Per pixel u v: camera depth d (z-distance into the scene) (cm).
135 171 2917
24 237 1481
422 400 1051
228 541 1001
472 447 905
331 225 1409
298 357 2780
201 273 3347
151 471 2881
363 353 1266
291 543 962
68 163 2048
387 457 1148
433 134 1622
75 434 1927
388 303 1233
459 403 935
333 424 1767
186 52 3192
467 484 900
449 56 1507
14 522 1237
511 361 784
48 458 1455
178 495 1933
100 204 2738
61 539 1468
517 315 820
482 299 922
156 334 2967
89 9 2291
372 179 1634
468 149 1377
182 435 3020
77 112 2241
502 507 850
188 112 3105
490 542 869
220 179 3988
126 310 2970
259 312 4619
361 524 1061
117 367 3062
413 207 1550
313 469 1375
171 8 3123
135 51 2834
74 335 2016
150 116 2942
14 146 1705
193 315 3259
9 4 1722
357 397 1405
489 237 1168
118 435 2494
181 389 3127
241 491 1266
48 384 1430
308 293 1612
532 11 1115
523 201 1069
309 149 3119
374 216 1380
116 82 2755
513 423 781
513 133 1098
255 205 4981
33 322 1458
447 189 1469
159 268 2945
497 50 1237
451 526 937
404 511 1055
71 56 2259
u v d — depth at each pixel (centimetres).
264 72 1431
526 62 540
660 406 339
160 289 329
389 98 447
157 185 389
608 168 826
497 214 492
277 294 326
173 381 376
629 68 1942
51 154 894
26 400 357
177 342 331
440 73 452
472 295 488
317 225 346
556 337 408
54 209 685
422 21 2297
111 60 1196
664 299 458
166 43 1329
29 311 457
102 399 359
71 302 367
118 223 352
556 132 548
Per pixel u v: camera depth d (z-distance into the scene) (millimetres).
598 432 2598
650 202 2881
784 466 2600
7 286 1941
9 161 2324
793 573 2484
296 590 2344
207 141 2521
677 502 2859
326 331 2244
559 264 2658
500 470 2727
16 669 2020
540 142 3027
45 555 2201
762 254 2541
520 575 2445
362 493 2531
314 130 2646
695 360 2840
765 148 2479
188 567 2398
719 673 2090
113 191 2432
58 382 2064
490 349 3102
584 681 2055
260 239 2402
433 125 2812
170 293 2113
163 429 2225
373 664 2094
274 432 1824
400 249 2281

⁂

> What you are asked to do: The word to find is "camera". Copy every line of the data that holds it.

> Task result:
Per pixel u v: camera depth d (z-distance into the scene) (cm).
Per pixel u v: camera depth d (z-distance into the scene) (millimetres).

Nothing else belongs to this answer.